[Written for Seattle Post-Intelligencer]
“We thought we’d left the Troubles behind,” voices 16-year-old Annie McPhelimy (Nuala O’Neill) in the opening moments. “They were just starting.” Her family moves into a modest brick home in Andersonstown, a Catholic district of West Belfast in 1972, to escape the violence of their previous neighborhood, but it isn’t long before an IRA guerrilla is poised on their porch firing into the streets. Bernie (Julie Walters) charges out like a mother bear, chasing him off more out of foolhardy temperament than actual courage.
Like their neighbors, they are Catholics, but when Bernie’s best friend is accidentally killed by the IRA in a shopping center skirmish, she turns her frustrations into activism and becomes the accidental spokesman for the silent citizens scared to speak up for fear of retribution. As she gets caught up in the slippery realities of politics and media reportage, her outspoken attacks on the violence are seen in her community as a betrayal of the IRA: her family is shunned, her kids bullied in school, her house attacked by her very neighbors.
Roger Michell (Persuasion, Notting Hill), working from an adaptation of Anne Devlin’s autobiographical novel, has a gift for creating complex, quietly human characters in all their contradictory dimensions. Julie Walters is guileless and indignant as a working-class mom whose stubbornness drives her campaign in defiance of her community’s condemnation. Michell is careful to keep her from becoming a saint, and he deftly handles the irony as her cause snowballs beyond her control and her intentions: the British government uses her efforts to discredit the IRA.
Husband Aidan (Ciarán Hinds) falls glum as the campaign gains momentum, fearful of the repercussions, yet he’s the first one on the street giving the “enemy” aid and comfort when a British soldier is shot outside their house.
The story is told from daughter Annie’s perspective, which helps ground the story in the realities of day-to-day life, but her first-love subplot feels more like a dramatic device than an organic part of the film.

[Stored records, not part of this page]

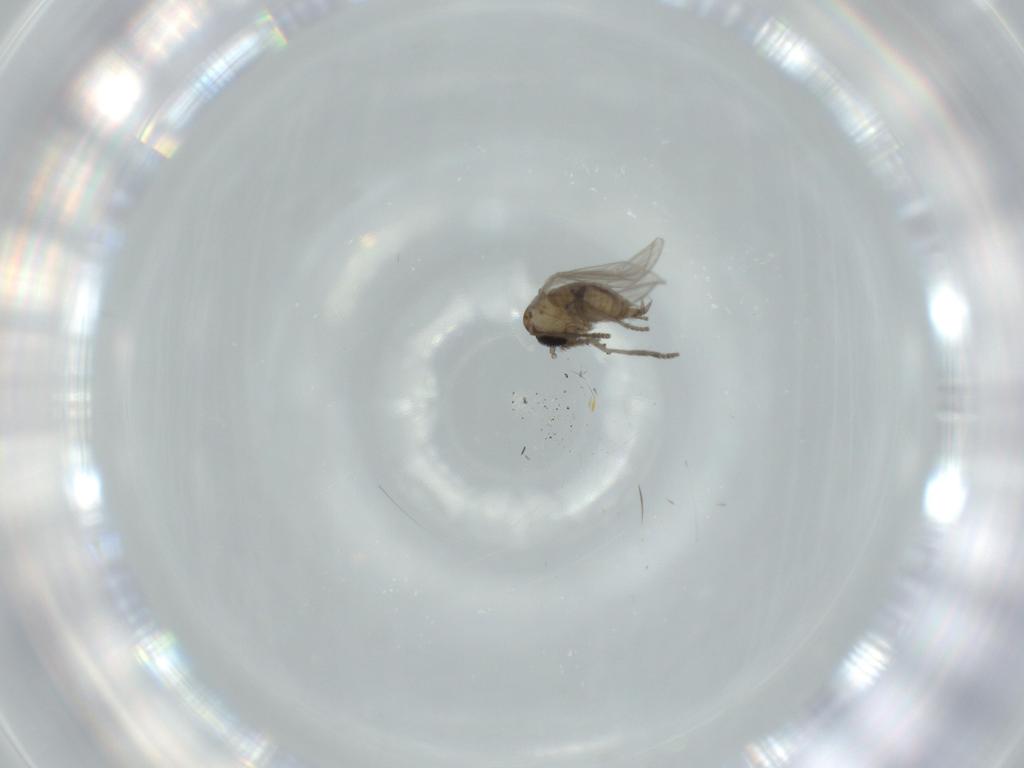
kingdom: Animalia
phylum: Arthropoda
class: Insecta
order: Diptera
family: Psychodidae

Michell captures the awkwardness of real-world behavior with gentle, unforced humor, puncturing pretensions while giving a documentary-like immediacy to the matter-of-fact portrait of urban guerrilla warfare in all its everyday terror. It’s a startling window into a world where armed street skirmishes and sudden death are so common that a child can ask her older sister, in complete innocence: “If you ever get shot, can I have your dolls?”